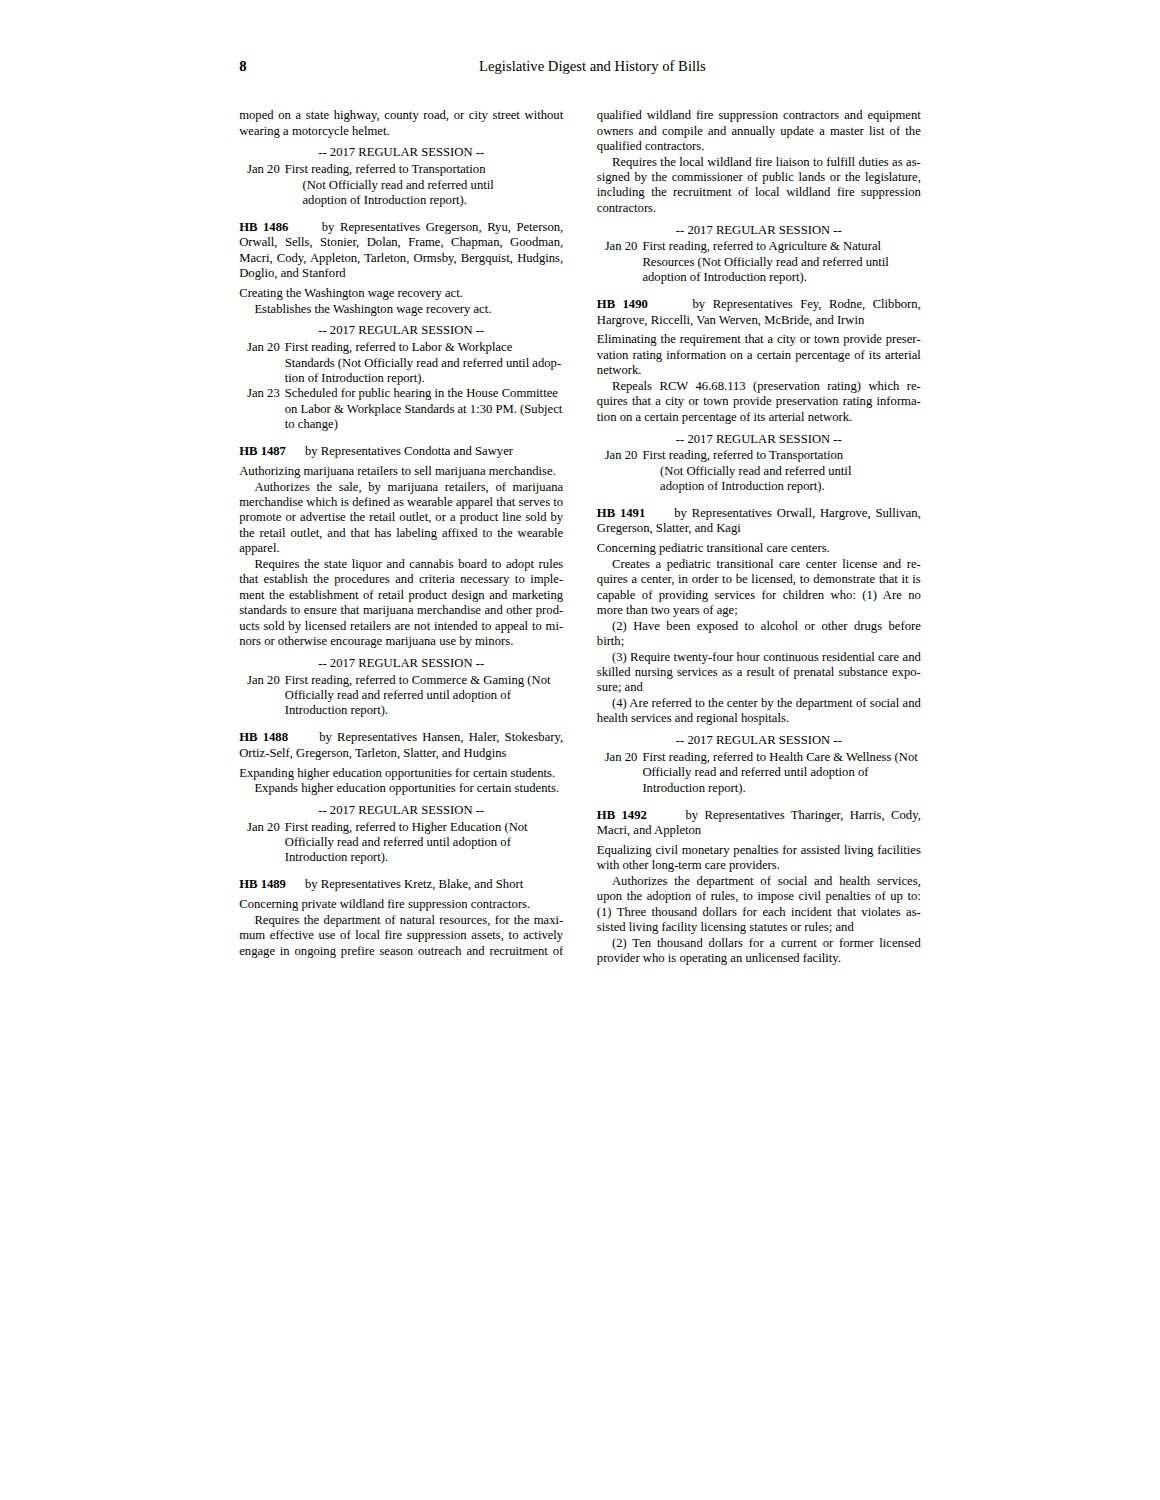8 Legislative Digest and History of Bills
moped on a state highway, county road, or city street without wearing a motorcycle helmet.
-- 2017 REGULAR SESSION --
Jan 20 First reading, referred to Transportation(Not Officially read and referred until adoption of Introduction report).
HB 1486 by Representatives Gregerson, Ryu, Peterson, Orwall, Sells, Stonier, Dolan, Frame, Chapman, Goodman, Macri, Cody, Appleton, Tarleton, Ormsby, Bergquist, Hudgins, Doglio, and Stanford
Creating the Washington wage recovery act.
Establishes the Washington wage recovery act.
-- 2017 REGULAR SESSION --
Jan 20 First reading, referred to Labor & Workplace Standards (Not Officially read and referred until adoption of Introduction report).
Jan 23 Scheduled for public hearing in the House Committee on Labor & Workplace Standards at 1:30 PM. (Subject to change)
HB 1487 by Representatives Condotta and Sawyer
Authorizing marijuana retailers to sell marijuana merchandise.
Authorizes the sale, by marijuana retailers, of marijuana merchandise which is defined as wearable apparel that serves to promote or advertise the retail outlet, or a product line sold by the retail outlet, and that has labeling affixed to the wearable apparel.
Requires the state liquor and cannabis board to adopt rules that establish the procedures and criteria necessary to implement the establishment of retail product design and marketing standards to ensure that marijuana merchandise and other products sold by licensed retailers are not intended to appeal to minors or otherwise encourage marijuana use by minors.
-- 2017 REGULAR SESSION --
Jan 20 First reading, referred to Commerce & Gaming (Not Officially read and referred until adoption of Introduction report).
HB 1488 by Representatives Hansen, Haler, Stokesbary, Ortiz-Self, Gregerson, Tarleton, Slatter, and Hudgins
Expanding higher education opportunities for certain students.
Expands higher education opportunities for certain students.
-- 2017 REGULAR SESSION --
Jan 20 First reading, referred to Higher Education (Not Officially read and referred until adoption of Introduction report).
HB 1489 by Representatives Kretz, Blake, and Short
Concerning private wildland fire suppression contractors.
Requires the department of natural resources, for the maximum effective use of local fire suppression assets, to actively engage in ongoing prefire season outreach and recruitment of qualified wildland fire suppression contractors and equipment owners and compile and annually update a master list of the qualified contractors.
Requires the local wildland fire liaison to fulfill duties as assigned by the commissioner of public lands or the legislature, including the recruitment of local wildland fire suppression contractors.
-- 2017 REGULAR SESSION --
Jan 20 First reading, referred to Agriculture & Natural Resources (Not Officially read and referred until adoption of Introduction report).
HB 1490 by Representatives Fey, Rodne, Clibborn, Hargrove, Riccelli, Van Werven, McBride, and Irwin
Eliminating the requirement that a city or town provide preservation rating information on a certain percentage of its arterial network.
Repeals RCW 46.68.113 (preservation rating) which requires that a city or town provide preservation rating information on a certain percentage of its arterial network.
-- 2017 REGULAR SESSION --
Jan 20 First reading, referred to Transportation(Not Officially read and referred until adoption of Introduction report).
HB 1491 by Representatives Orwall, Hargrove, Sullivan, Gregerson, Slatter, and Kagi
Concerning pediatric transitional care centers.
Creates a pediatric transitional care center license and requires a center, in order to be licensed, to demonstrate that it is capable of providing services for children who: (1) Are no more than two years of age;
(2) Have been exposed to alcohol or other drugs before birth;
(3) Require twenty-four hour continuous residential care and skilled nursing services as a result of prenatal substance exposure; and
(4) Are referred to the center by the department of social and health services and regional hospitals.
-- 2017 REGULAR SESSION --
Jan 20 First reading, referred to Health Care & Wellness (Not Officially read and referred until adoption of Introduction report).
HB 1492 by Representatives Tharinger, Harris, Cody, Macri, and Appleton
Equalizing civil monetary penalties for assisted living facilities with other long-term care providers.
Authorizes the department of social and health services, upon the adoption of rules, to impose civil penalties of up to: (1) Three thousand dollars for each incident that violates assisted living facility licensing statutes or rules; and
(2) Ten thousand dollars for a current or former licensed provider who is operating an unlicensed facility.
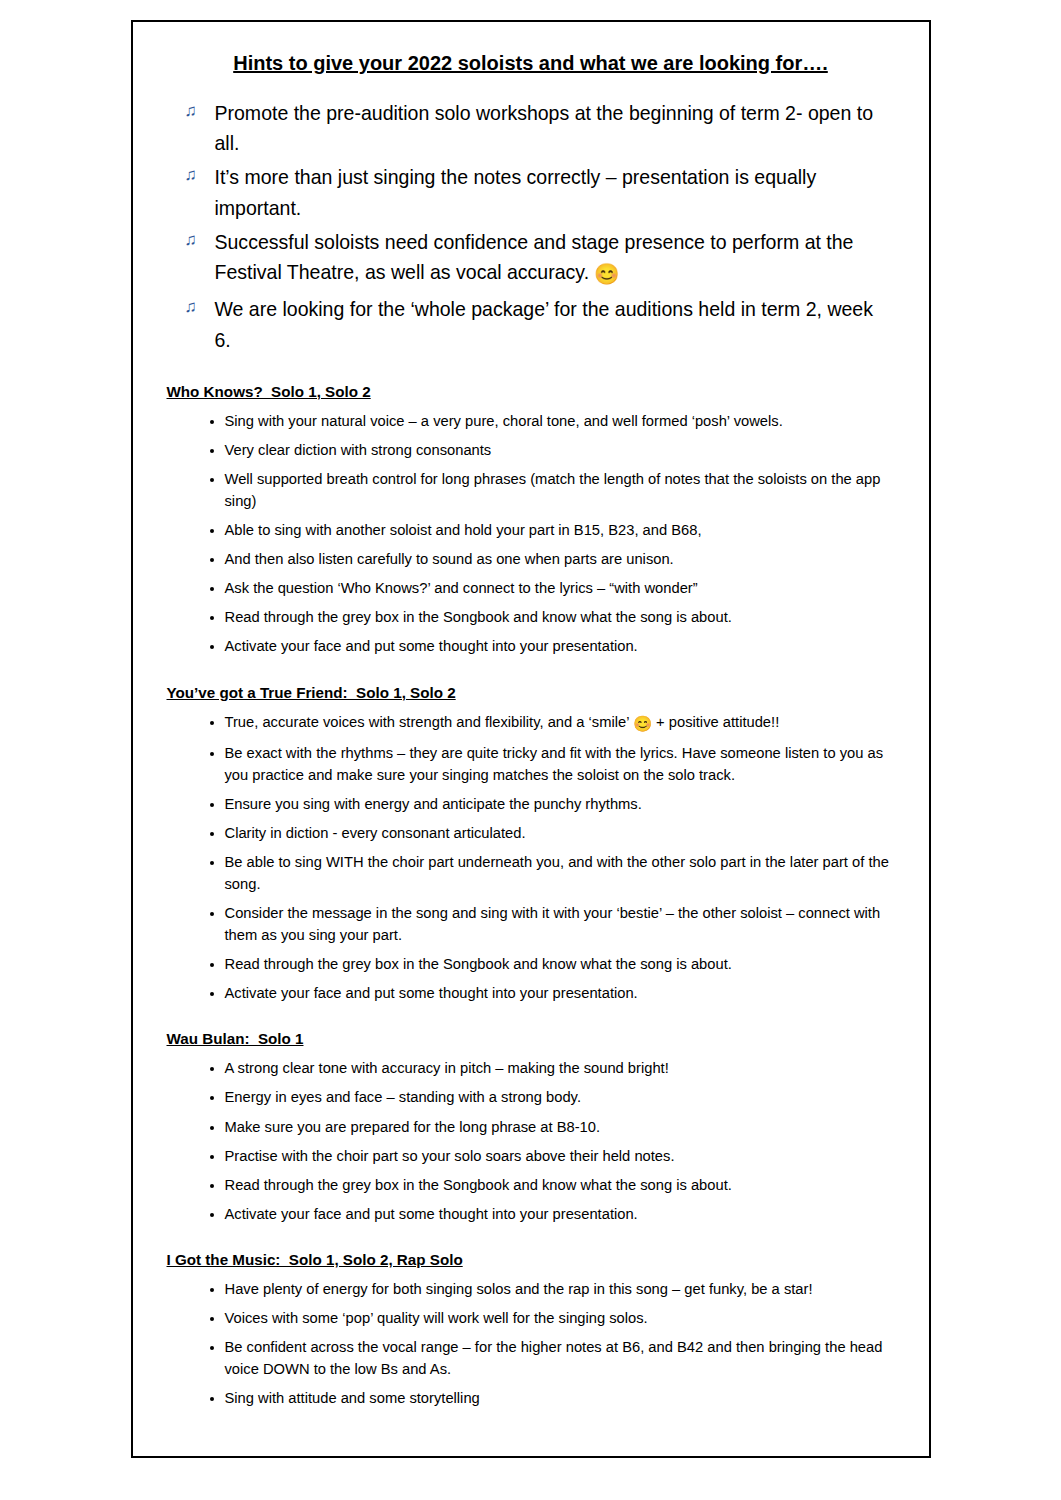Hints to give your 2022 soloists and what we are looking for….
Promote the pre-audition solo workshops at the beginning of term 2- open to all.
It’s more than just singing the notes correctly – presentation is equally important.
Successful soloists need confidence and stage presence to perform at the Festival Theatre, as well as vocal accuracy. 😊
We are looking for the ‘whole package’ for the auditions held in term 2, week 6.
Who Knows? Solo 1, Solo 2
Sing with your natural voice – a very pure, choral tone, and well formed ‘posh’ vowels.
Very clear diction with strong consonants
Well supported breath control for long phrases (match the length of notes that the soloists on the app sing)
Able to sing with another soloist and hold your part in B15, B23, and B68,
And then also listen carefully to sound as one when parts are unison.
Ask the question ‘Who Knows?’ and connect to the lyrics – “with wonder”
Read through the grey box in the Songbook and know what the song is about.
Activate your face and put some thought into your presentation.
You’ve got a True Friend: Solo 1, Solo 2
True, accurate voices with strength and flexibility, and a ‘smile’ 😊 + positive attitude!!
Be exact with the rhythms – they are quite tricky and fit with the lyrics. Have someone listen to you as you practice and make sure your singing matches the soloist on the solo track.
Ensure you sing with energy and anticipate the punchy rhythms.
Clarity in diction - every consonant articulated.
Be able to sing WITH the choir part underneath you, and with the other solo part in the later part of the song.
Consider the message in the song and sing with it with your ‘bestie’ – the other soloist – connect with them as you sing your part.
Read through the grey box in the Songbook and know what the song is about.
Activate your face and put some thought into your presentation.
Wau Bulan: Solo 1
A strong clear tone with accuracy in pitch – making the sound bright!
Energy in eyes and face – standing with a strong body.
Make sure you are prepared for the long phrase at B8-10.
Practise with the choir part so your solo soars above their held notes.
Read through the grey box in the Songbook and know what the song is about.
Activate your face and put some thought into your presentation.
I Got the Music: Solo 1, Solo 2, Rap Solo
Have plenty of energy for both singing solos and the rap in this song – get funky, be a star!
Voices with some ‘pop’ quality will work well for the singing solos.
Be confident across the vocal range – for the higher notes at B6, and B42 and then bringing the head voice DOWN to the low Bs and As.
Sing with attitude and some storytelling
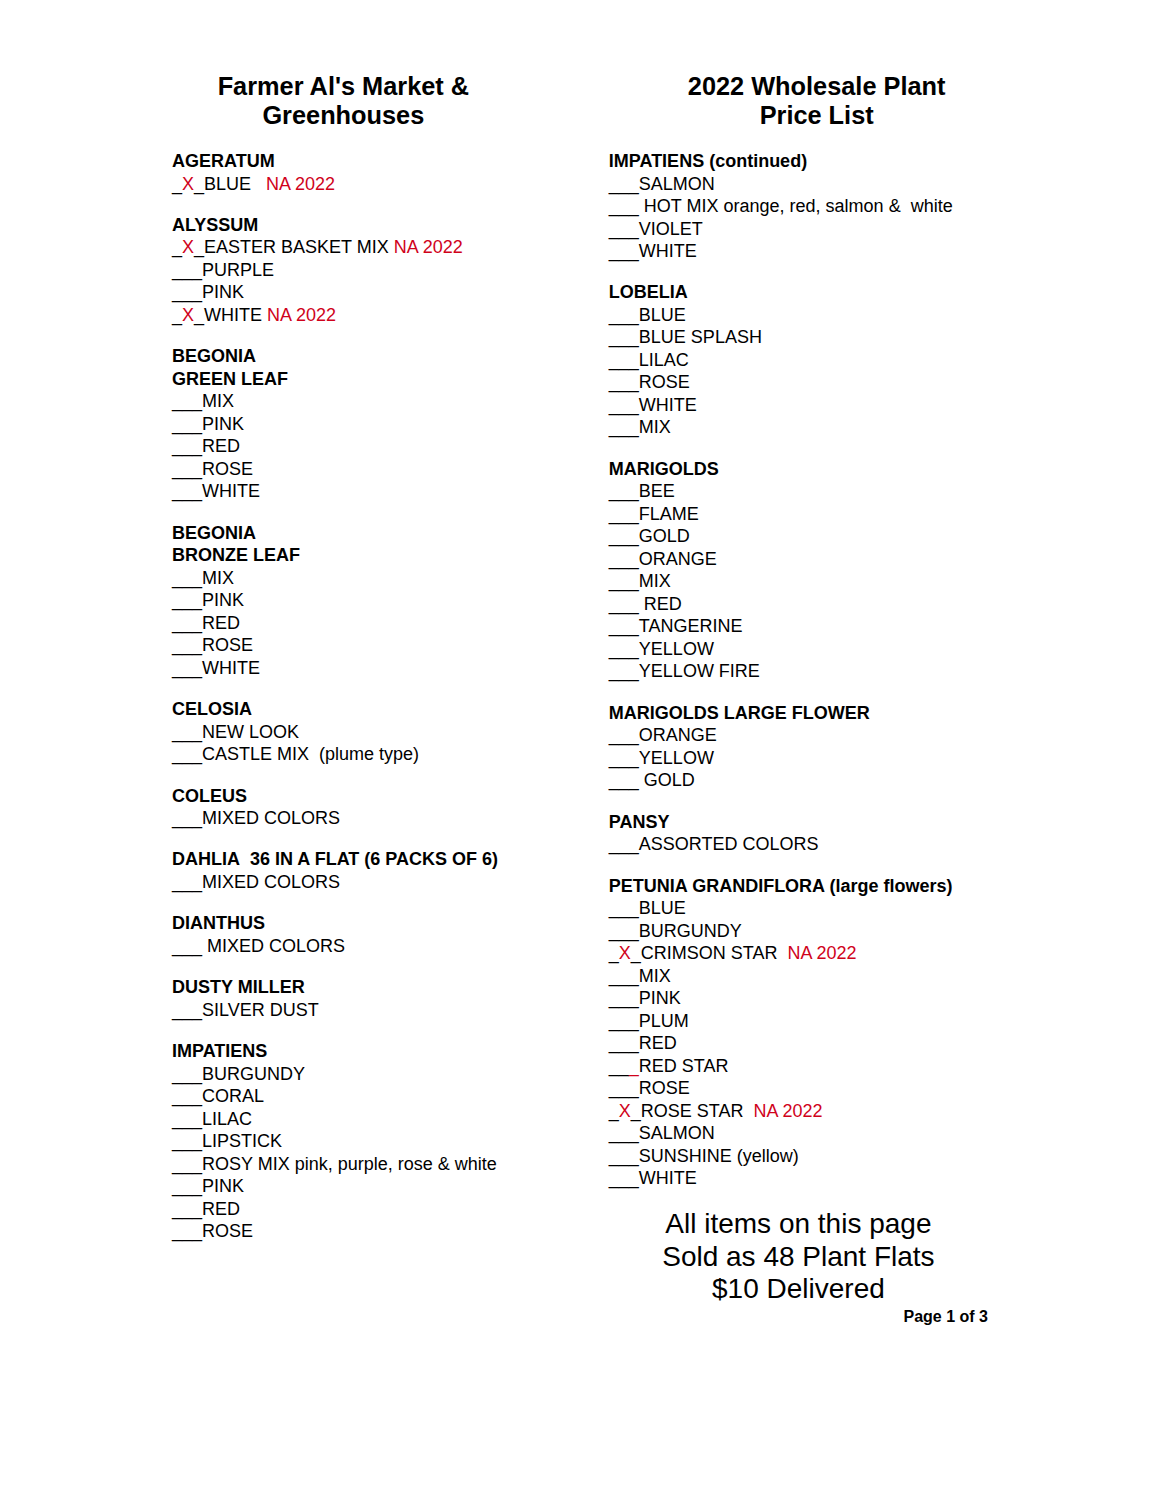Farmer Al's Market &
Greenhouses
2022 Wholesale Plant
Price List
Ageratum
_X_BLUE NA 2022
Alyssum
_X_EASTER BASKET MIX NA 2022
PURPLE
PINK
_X_WHITE NA 2022
Begonia
Green Leaf
MIX
PINK
RED
ROSE
WHITE
Begonia
Bronze Leaf
MIX
PINK
RED
ROSE
WHITE
Celosia
NEW LOOK
CASTLE MIX (plume type)
Coleus
MIXED COLORS
Dahlia 36 in a flat (6 packs of 6)
MIXED COLORS
Dianthus
MIXED COLORS
Dusty Miller
SILVER DUST
Impatiens
BURGUNDY
CORAL
LILAC
LIPSTICK
ROSY MIX pink, purple, rose & white
PINK
RED
ROSE
Impatiens (continued)
SALMON
HOT MIX orange, red, salmon & white
VIOLET
WHITE
Lobelia
BLUE
BLUE SPLASH
LILAC
ROSE
WHITE
MIX
Marigolds
BEE
FLAME
GOLD
ORANGE
MIX
RED
TANGERINE
YELLOW
YELLOW FIRE
Marigolds Large Flower
ORANGE
YELLOW
GOLD
Pansy
ASSORTED COLORS
Petunia Grandiflora (large flowers)
BLUE
BURGUNDY
_X_CRIMSON STAR NA 2022
MIX
PINK
PLUM
RED
___RED STAR
ROSE
_X_ROSE STAR NA 2022
SALMON
SUNSHINE (yellow)
WHITE
All items on this page
Sold as 48 Plant Flats
$10 Delivered
Page 1 of 3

....................

### What you should do
Show every line of the material above in which "Appleton" is present.

### Expected output
HB 1486 by Representatives Gregerson, Ryu, Peterson, Orwall, Sells, Stonier, Dolan, Frame, Chapman, Goodman, Macri, Cody, Appleton, Tarleton, Ormsby, Bergquist, Hudgins, Doglio, and Stanford
HB 1492 by Representatives Tharinger, Harris, Cody, Macri, and Appleton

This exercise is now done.